## Data

= = =

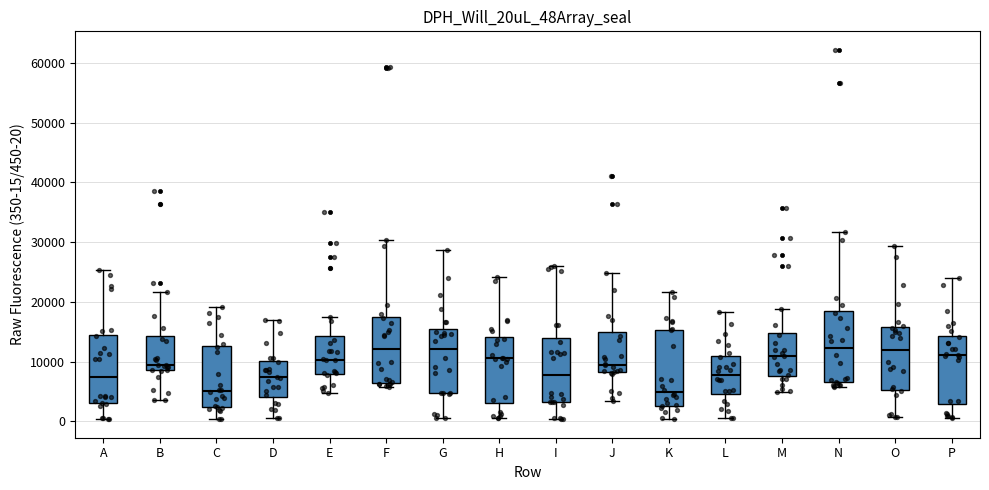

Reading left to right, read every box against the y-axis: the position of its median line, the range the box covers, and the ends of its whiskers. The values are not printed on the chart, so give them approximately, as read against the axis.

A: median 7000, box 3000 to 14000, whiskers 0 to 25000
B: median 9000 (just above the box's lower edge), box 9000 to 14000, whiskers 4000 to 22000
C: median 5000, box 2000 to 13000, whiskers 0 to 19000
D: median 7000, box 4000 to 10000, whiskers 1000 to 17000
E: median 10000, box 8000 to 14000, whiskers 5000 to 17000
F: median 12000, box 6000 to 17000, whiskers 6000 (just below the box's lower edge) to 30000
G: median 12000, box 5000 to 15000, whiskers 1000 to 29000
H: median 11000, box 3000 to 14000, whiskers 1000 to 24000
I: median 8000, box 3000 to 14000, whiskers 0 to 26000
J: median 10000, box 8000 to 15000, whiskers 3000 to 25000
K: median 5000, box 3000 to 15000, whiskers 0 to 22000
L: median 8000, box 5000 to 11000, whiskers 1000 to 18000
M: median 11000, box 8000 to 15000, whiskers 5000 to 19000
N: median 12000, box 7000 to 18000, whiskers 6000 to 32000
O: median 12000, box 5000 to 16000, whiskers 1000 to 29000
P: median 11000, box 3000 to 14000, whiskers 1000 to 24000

= = =

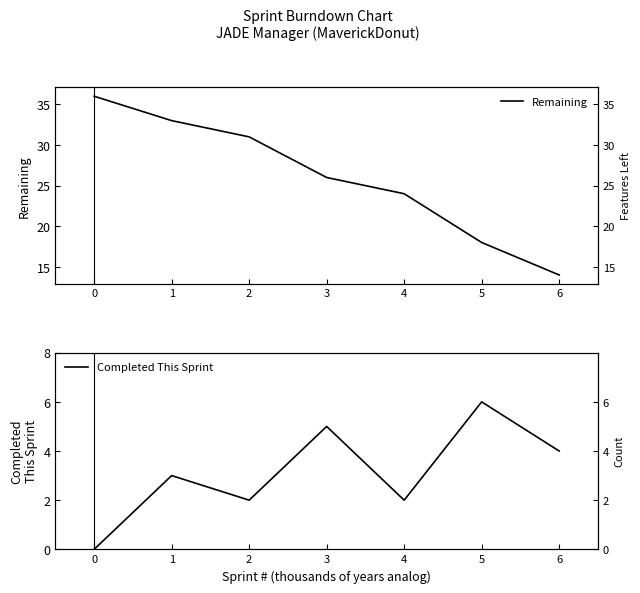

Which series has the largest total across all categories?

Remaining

= = =

## Exercise instructions
In the records above, copy out word for word the lines that begin with the one containing "A: median 7000, box" and end with the one containing "P: median 11000, box", both of those included.

## Solution for this problem
A: median 7000, box 3000 to 14000, whiskers 0 to 25000
B: median 9000 (just above the box's lower edge), box 9000 to 14000, whiskers 4000 to 22000
C: median 5000, box 2000 to 13000, whiskers 0 to 19000
D: median 7000, box 4000 to 10000, whiskers 1000 to 17000
E: median 10000, box 8000 to 14000, whiskers 5000 to 17000
F: median 12000, box 6000 to 17000, whiskers 6000 (just below the box's lower edge) to 30000
G: median 12000, box 5000 to 15000, whiskers 1000 to 29000
H: median 11000, box 3000 to 14000, whiskers 1000 to 24000
I: median 8000, box 3000 to 14000, whiskers 0 to 26000
J: median 10000, box 8000 to 15000, whiskers 3000 to 25000
K: median 5000, box 3000 to 15000, whiskers 0 to 22000
L: median 8000, box 5000 to 11000, whiskers 1000 to 18000
M: median 11000, box 8000 to 15000, whiskers 5000 to 19000
N: median 12000, box 7000 to 18000, whiskers 6000 to 32000
O: median 12000, box 5000 to 16000, whiskers 1000 to 29000
P: median 11000, box 3000 to 14000, whiskers 1000 to 24000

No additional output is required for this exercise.